A moins de vouloir nous dire que les anciens staffs de nos sélections nationales féminines, sans résultats, poursuivent leur travail à la tête de celles-ci, l’opinion s’interrogent de la suite des nominations après les sélections masculines.
Tristan Mombo chez les A, Jeanne Moussavou chez les U20 depuis plusieurs années, et depuis quelques mois Érica Missongo à la tête des U15, tous ont un dénominateur commun, les défaites et parfois les plus honteuses. Une situation de médiocrité qui inquiète plus d’un dirigeant du football féminin.
C’est le cas de Désiré Bakita, président fondateur d’Altesse FF qui s’interroge exactement sur cette situation. Pour lui, « l’incapacité chronique de la Fégafoot à désigner les staffs techniques pour nos équipes féminines est une faillite managériale impardonnable. Cet immobilisme hypothèque l’avenir de nos talents ».

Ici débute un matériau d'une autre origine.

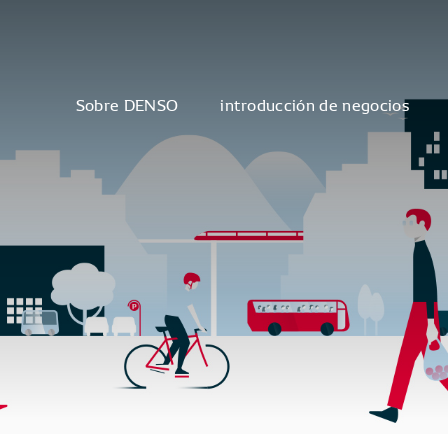
Sobre DENSO
introducción de negocios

A ce qui semble, « le développement du football féminin, jadis une priorité affichée, est aujourd’hui une vaste fumisterie ».
Aucun regroupement des A dont certaines brillent pourtant à l’étranger, pour un match amical lors d’une fenêtre Fifa, pas de championnat national, tout porte à croire que l’argent du football féminin sert à autre qu’au football féminin.
D’ailleurs connu pour ses prises de position, non seulement Désiré Bakita exprime son ras-le-bol, en estimant que « la Fégafoot, par son inertie, sabote le potentiel d’une génération entière de joueuses » mais, pense que « le bureau directeur actuel n’a plus de légitimité et pour le salut de notre football doit démissionner ».